Every weekday evening, Lara Beard, a special education teacher, walks the trails hidden within the trees at her home in Elizabethtown.
The golden, late-afternoon sun painted a warm glow over the fallen leaves crunching beneath her therapeutic clogs during one of her walks in October. Behind her, six cats and two dogs trotted along at her ankles.
“This is my favorite time of the year,” Lara said. “I wouldn’t trade this place for anything.”
Her students would not trade her for anything, either.
Students call Lara their big sister and friend.
When they are having emotional difficulties during a class, she sits down, places a gentle hand on their back and softly talks them through their dilemma. She assures them that they will get through this, and that they are not alone.
Lara teaches at James T. Alton Middle School, located on the outskirts of Hardin County. Her strongest interest is working with children who have autism and Asperger’s syndrome.
“I remember feeling just like them when I was their age,” Lara said. “I was exposed to the bad in the world at an early age, and I was often awkward and nervous in social situations.”
Lara strives to spread awareness of mental disabilities and help others understand what it means to live with these issues daily.
She knows what it feels like to be held back by health, whether mental or physical. She suffers from asthma, diabetes and cardiomyopathy, a heart condition that hospitalized her for 11 days in 2009.

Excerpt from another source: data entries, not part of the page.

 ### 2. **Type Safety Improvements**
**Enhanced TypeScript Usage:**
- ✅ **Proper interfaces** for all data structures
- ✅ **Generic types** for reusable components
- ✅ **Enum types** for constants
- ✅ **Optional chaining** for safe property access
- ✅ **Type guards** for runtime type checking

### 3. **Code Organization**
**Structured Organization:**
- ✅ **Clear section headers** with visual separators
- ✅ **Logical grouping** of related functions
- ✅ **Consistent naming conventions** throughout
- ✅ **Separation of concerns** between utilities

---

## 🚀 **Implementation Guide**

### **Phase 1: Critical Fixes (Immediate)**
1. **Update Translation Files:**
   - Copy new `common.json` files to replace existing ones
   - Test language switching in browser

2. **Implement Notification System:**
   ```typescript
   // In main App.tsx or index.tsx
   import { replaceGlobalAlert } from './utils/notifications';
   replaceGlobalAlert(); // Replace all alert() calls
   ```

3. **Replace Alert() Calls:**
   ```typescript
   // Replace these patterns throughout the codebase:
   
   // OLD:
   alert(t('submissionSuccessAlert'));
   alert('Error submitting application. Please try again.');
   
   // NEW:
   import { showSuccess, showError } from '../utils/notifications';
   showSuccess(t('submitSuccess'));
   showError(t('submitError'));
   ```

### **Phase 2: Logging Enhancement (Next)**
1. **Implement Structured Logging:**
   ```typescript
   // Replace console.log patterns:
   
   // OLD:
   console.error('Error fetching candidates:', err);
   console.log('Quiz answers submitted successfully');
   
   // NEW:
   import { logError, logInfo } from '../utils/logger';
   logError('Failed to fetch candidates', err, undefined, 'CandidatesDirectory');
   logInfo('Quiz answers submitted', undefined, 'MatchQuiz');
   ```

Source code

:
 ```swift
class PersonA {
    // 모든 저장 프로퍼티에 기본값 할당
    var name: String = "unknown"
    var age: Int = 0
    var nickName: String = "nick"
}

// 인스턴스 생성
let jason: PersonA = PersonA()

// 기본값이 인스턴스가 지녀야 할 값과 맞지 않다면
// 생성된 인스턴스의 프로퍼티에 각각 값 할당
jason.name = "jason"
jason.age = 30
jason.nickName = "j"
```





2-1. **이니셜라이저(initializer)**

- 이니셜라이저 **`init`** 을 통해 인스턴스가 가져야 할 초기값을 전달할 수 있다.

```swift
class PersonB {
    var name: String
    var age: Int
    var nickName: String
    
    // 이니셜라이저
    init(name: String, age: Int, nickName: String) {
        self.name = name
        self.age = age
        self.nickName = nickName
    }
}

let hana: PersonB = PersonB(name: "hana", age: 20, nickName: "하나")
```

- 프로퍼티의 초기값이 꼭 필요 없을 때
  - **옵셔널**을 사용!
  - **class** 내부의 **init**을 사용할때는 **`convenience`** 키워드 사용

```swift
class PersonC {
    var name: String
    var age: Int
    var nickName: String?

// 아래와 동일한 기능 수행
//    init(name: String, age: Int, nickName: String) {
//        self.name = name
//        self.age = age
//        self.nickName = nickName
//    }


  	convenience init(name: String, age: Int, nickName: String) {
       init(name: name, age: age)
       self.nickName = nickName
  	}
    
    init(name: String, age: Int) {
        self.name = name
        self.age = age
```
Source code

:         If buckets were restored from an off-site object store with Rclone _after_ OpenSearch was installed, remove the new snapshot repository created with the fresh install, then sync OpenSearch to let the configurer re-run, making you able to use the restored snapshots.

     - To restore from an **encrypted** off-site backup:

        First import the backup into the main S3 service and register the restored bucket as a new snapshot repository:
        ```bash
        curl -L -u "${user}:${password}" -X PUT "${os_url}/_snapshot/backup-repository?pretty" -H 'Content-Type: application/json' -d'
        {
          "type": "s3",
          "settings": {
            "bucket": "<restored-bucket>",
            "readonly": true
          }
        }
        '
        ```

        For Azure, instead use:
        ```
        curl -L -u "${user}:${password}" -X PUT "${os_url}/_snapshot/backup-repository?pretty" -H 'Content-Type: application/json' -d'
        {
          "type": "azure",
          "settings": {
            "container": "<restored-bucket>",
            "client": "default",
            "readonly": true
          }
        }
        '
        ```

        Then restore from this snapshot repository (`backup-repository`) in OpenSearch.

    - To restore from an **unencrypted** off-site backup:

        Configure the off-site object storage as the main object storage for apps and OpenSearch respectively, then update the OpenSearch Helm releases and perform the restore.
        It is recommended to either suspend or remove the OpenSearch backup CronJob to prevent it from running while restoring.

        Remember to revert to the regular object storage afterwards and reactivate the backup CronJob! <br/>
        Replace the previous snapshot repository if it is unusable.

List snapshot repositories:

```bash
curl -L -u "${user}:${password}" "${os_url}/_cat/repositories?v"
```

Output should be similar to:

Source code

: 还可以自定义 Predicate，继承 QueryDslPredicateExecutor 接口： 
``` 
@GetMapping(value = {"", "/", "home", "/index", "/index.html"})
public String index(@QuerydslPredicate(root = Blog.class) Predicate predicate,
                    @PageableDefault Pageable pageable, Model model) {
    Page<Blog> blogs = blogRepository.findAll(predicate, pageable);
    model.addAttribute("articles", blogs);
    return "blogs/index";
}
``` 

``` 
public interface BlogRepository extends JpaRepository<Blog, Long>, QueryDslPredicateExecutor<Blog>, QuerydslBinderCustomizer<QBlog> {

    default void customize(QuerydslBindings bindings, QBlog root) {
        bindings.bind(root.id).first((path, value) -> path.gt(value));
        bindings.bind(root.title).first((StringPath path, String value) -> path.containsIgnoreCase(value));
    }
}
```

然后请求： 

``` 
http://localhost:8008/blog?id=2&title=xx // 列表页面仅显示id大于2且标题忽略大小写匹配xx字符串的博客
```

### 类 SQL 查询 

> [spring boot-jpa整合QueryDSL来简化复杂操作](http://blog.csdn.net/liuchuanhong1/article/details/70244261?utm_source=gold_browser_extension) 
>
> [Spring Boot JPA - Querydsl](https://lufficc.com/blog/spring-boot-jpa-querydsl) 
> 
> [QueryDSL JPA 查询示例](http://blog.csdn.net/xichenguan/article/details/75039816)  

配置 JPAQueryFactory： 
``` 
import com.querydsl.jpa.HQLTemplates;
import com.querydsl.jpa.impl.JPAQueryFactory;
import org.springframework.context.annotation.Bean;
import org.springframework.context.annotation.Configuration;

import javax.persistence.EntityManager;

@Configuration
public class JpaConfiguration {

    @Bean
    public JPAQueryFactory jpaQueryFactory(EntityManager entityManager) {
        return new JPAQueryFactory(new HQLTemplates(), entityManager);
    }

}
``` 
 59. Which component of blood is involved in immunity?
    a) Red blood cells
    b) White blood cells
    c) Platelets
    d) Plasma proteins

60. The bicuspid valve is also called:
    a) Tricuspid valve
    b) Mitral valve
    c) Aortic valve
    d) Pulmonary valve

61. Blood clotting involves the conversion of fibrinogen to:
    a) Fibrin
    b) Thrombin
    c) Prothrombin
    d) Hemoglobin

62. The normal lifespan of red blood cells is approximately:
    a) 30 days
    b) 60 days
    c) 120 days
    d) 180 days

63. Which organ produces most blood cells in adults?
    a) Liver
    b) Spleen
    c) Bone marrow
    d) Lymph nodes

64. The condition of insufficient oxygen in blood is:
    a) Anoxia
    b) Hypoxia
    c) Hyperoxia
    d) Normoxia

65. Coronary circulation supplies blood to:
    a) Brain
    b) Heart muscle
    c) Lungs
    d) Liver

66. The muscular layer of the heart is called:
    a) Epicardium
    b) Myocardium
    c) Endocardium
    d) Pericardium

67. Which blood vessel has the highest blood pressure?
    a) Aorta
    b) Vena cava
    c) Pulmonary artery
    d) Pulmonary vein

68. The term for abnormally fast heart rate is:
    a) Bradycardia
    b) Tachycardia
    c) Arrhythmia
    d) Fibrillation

While in the hospital, Lara’s students decorated her door, sent her flowers and called her numerous times.
“The kids keep me going,” Lara said. “I like them because I can be myself, just like when I’m with my animals.”
Her work with students, along with the bond she has with nature and her animals, help heal her body and soul. She surrounds herself with the things she nurtures, and, in the end, she cares for them as much as they care for her.